### Testo della pagina
☆ ☆ ☆ ☆ ☆ ☆ ☆

Successi dimenticati: Il Concerto di Marie Jaëll
di Margherita Succio - 1 Aprile 2024
La vita di Marie Jaëll è ricordata per un primato storico: è la prima donna a essere ammessa come membro attivo della Società dei Compositori di Parigi. Ma è molto altro; straordinaria pianista, compositrice apprezzatissima da colleghi illustri, insegnante, ricercatrice e figura cardine della pedagogia pianistica. Il suo Concerto per violoncello è un esempio di una scrittura colta, sensibile e di ampio respiro. Non solo regge il confronto con altri esempi contemporanei ma propone una pagina di grandissimo interesse e ricchezza. È dimostrazione di un’identità forte fondata sul pensiero, l’intelletto. Supera le barriere ridicole seppur attuali delle discriminazioni di genere perché ne evita gli argomenti, ne ignora le illazioni, perché concentrata per tutta la vita sui suoi interessi artistici più alti.

☆ ☆ ☆ ☆ ☆ ☆ ☆

### Estratto dei dati

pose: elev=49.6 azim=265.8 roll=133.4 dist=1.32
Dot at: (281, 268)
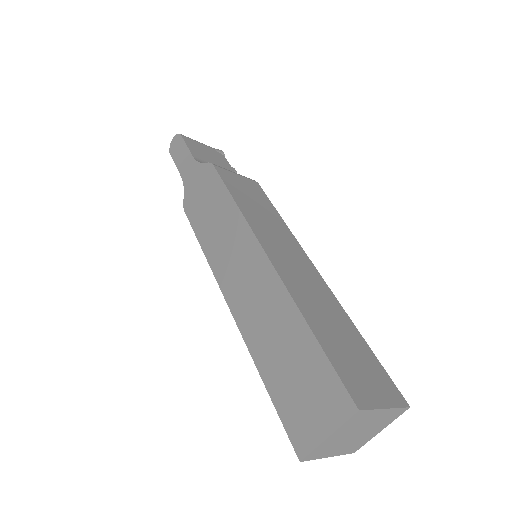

☆ ☆ ☆ ☆ ☆ ☆ ☆

### Esercizi proposti
A - Secondo il testo della pagina, di quale società Marie Jaëll fu la prima donna ammessa come membro attivo?
B - Ricopi fedelmente dal testo della pagina il passo che va da "Successi dimenticati: Il" a "artistici più alti.".

### Soluzioni
A - Della Società dei Compositori di Parigi.

B -
Successi dimenticati: Il Concerto di Marie Jaëll
di Margherita Succio - 1 Aprile 2024
La vita di Marie Jaëll è ricordata per un primato storico: è la prima donna a essere ammessa come membro attivo della Società dei Compositori di Parigi. Ma è molto altro; straordinaria pianista, compositrice apprezzatissima da colleghi illustri, insegnante, ricercatrice e figura cardine della pedagogia pianistica. Il suo Concerto per violoncello è un esempio di una scrittura colta, sensibile e di ampio respiro. Non solo regge il confronto con altri esempi contemporanei ma propone una pagina di grandissimo interesse e ricchezza. È dimostrazione di un’identità forte fondata sul pensiero, l’intelletto. Supera le barriere ridicole seppur attuali delle discriminazioni di genere perché ne evita gli argomenti, ne ignora le illazioni, perché concentrata per tutta la vita sui suoi interessi artistici più alti.